Saladin Chamcha cerró los ojos y, cuando volvió a abrirlos, su verdugo se había convertido en la enfermera fisioterapeuta Hyacinth Phillips. «¿Por qué ese afán de echar a andar? -preguntó-. Lo que desee no tiene más que pedírmelo a mí, Hyacinth, y veremos lo que puede hacerse.»
«Ssst.»
Aquella noche, a la luz verdosa de la misteriosa institución, despertó a Saladin un siseo salido de un bazar indio.
«Ssst. Tú, Belcebú. Despierta.»
Delante de él había una figura tan imposible que Chamcha sintió el deseo de taparse la cabeza con la sábana; pero no pudo, porque, ¿acaso no estaba él mismo…? «Eso es -dijo la criatura-, ya ves que no era el único.»
Tenía un cuerpo perfectamente humano, pero cabeza de tigre feroz, con tres hileras de dientes. «Los guardianes de noche se duermen a veces -explicó-. Y nosotros podemos hablar.»
En aquel momento, una voz de una de las otras camas -cada cama, ahora lo sabía Chamcha, tenía su propia cerca de biombos- gimió con fuerza: «¡Oh, cómo sufre este pobre cuerpo!» Y el hombre-tigre, o Mantícora, como él se llamaba, gruñó de irritación. «Ese lloricas -exclamó-. Y, total, lo único que le han hecho es dejarle ciego.»
«¿Quién ha hecho el qué?» Chamcha estaba confuso.
«La cuestión es -prosiguió el Mantícora-: ¿vas a soportarlo?»
Saladin seguía perplejo. El otro parecía sugerir que aquellas mutaciones eran obra de… ¿de quién? ¿Cómo podía nadie? «No sé cómo se puede culpar a nadie…»
El Mantícora rechinó sus tres hileras de dientes con manifiesta frustración. «En ese lado hay una mujer que ya es casi búfalo de agua -dijo-. Hay empresarios nigerianos a los que les han salido gruesas colas. Y un grupo de turistas del Senegal que, simplemente, al cambiar de avión, fueron convertidos en viscosas serpientes. Yo estoy en el ramo de la confección; desde hace años, soy un modelo masculino muy cotizado con base en Bombay y presento una amplia gama de sastrería y camisería. Pero ¿quién va a querer contratarme ahora?» Prorrumpió en súbito e inesperado llanto. «Vamos, vamos -dijo Saladin Chamcha automáticamente-. Todo se arreglará, estoy seguro. Ten valor.»

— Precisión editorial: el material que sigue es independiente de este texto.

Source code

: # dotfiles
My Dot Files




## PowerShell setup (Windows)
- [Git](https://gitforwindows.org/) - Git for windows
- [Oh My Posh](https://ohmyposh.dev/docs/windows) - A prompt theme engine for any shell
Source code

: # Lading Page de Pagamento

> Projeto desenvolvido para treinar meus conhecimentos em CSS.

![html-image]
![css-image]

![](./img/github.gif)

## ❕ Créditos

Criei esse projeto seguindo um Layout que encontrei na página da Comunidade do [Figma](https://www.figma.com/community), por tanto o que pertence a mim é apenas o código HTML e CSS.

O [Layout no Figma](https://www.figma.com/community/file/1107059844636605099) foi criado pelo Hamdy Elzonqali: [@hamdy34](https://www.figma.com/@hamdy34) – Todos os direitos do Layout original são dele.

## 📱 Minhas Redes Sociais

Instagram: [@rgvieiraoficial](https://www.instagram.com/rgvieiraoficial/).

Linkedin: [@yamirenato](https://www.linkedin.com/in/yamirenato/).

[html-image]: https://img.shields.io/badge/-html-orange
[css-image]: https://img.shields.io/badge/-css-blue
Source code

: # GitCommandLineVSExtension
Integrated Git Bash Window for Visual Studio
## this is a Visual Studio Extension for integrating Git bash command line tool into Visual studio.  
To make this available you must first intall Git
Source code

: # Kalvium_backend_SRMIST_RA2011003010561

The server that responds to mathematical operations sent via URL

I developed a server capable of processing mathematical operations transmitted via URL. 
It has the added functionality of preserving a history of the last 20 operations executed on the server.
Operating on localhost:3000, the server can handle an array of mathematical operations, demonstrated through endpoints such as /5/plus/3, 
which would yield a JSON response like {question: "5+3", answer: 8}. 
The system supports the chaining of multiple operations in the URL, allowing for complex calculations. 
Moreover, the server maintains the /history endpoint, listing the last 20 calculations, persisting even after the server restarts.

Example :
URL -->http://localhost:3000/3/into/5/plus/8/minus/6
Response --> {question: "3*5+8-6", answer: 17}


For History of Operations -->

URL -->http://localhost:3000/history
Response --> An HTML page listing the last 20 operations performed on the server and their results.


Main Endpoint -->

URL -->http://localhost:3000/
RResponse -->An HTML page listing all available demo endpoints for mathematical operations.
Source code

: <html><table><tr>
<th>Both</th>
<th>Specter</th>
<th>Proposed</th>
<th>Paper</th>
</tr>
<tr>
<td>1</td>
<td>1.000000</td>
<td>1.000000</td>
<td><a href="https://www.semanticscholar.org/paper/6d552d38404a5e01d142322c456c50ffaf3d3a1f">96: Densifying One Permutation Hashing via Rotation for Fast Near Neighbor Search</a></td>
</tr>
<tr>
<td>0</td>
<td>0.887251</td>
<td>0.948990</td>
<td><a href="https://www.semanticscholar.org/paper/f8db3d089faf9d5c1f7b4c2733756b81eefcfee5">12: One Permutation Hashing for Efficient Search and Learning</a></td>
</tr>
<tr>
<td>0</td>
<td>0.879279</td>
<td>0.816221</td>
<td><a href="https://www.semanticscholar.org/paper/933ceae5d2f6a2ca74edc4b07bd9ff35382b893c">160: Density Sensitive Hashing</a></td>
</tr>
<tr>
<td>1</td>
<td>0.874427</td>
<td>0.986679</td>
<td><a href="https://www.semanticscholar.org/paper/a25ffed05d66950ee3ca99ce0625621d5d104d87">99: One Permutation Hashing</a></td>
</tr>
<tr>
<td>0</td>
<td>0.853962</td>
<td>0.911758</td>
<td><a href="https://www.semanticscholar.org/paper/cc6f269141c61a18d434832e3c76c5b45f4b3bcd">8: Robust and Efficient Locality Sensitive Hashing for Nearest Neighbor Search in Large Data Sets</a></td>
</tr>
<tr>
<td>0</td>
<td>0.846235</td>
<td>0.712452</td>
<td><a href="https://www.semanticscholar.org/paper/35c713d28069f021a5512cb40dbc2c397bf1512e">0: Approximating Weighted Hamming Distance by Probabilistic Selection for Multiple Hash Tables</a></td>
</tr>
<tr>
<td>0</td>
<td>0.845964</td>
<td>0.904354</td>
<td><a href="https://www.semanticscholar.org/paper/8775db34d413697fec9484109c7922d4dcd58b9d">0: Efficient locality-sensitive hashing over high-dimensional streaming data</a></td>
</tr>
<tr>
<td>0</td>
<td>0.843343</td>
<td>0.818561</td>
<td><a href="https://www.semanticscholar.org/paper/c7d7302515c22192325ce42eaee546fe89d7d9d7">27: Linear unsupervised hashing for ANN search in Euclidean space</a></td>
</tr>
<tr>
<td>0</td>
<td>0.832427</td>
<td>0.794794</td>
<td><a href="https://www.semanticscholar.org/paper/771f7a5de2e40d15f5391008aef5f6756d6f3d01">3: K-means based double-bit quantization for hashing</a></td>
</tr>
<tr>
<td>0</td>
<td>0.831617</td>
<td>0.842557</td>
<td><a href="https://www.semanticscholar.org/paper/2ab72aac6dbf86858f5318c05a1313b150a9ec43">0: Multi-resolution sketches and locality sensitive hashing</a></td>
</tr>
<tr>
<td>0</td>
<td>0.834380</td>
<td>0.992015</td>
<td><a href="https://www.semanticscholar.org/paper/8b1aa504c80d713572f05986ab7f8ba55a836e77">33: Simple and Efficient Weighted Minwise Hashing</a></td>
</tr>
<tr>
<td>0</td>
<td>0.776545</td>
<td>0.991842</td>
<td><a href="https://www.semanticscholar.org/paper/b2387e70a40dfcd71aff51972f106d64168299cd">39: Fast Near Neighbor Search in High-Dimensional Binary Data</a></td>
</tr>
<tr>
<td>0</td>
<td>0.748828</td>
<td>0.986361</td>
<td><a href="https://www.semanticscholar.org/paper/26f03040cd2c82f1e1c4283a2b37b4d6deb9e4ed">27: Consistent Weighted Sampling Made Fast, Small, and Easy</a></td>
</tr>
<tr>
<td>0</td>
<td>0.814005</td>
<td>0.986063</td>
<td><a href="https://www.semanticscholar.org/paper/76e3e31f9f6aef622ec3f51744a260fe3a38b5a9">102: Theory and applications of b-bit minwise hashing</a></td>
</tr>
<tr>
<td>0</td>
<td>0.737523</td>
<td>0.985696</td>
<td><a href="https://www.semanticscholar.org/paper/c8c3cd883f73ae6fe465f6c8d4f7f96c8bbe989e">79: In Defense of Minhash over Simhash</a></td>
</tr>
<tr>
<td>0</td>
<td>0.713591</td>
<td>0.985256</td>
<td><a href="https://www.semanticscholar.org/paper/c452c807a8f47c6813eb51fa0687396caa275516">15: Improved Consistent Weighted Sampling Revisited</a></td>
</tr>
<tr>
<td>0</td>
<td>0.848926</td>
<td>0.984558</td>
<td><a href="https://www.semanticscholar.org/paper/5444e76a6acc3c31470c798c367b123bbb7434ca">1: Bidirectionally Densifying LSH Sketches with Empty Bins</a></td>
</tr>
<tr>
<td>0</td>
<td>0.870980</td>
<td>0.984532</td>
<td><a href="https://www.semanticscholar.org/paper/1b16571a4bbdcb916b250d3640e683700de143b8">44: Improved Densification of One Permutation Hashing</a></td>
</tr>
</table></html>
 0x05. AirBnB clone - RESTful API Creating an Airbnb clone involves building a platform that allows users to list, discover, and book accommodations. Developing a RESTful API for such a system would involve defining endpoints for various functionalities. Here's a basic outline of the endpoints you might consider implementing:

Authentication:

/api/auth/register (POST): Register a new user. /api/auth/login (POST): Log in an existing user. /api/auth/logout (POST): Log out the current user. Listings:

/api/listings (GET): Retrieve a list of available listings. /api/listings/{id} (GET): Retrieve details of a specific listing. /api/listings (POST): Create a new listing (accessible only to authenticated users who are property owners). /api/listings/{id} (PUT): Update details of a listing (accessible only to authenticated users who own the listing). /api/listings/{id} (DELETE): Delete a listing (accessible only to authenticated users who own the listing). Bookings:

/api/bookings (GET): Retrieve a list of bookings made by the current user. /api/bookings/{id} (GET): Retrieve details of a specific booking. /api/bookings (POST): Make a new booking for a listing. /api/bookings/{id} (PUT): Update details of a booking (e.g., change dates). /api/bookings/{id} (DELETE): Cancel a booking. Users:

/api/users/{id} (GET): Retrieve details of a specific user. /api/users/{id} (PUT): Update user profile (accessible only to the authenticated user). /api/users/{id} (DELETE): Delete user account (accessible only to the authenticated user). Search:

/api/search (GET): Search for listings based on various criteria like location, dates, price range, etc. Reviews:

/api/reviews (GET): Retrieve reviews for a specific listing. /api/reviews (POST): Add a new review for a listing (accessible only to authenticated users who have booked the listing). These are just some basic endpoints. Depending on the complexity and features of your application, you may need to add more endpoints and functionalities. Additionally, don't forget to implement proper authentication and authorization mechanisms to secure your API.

La criatura se dominó. «La cuestión es que algunos de nosotros no queremos seguir tolerándolo -dijo con vehemencia-. Saldremos de aquí antes de que nos conviertan en algo peor. Noche tras noche, siento que otra parte de mí empieza a cambiar. Por ejemplo, últimamente no hago más que peer… con perdón… ¿te das cuenta? A propósito, pruébalos -pasó a Chamcha un paquete de chicle de menta extra fuerte-. Disimulan el aliento. He sobornado a un guardián para que me surta.»
«Pero, ¿cómo lo hacen?», inquirió Chamcha.
«Nos describen -susurró el otro solemnemente-. Eso es todo. Tienen el poder de la descripción, y nosotros sucumbimos a las imágenes que ellos trazan.»
«Cuesta creerlo -argumentó Chamcha-. Yo he vivido aquí muchos años y nunca me había ocurrido…» Su voz se extinguió porque el Mantícora le miraba entornando los ojos con suspicacia. «¿Muchos años? -preguntó-. ¿No serás un confidente? Sí, eso es: ¿un espía?»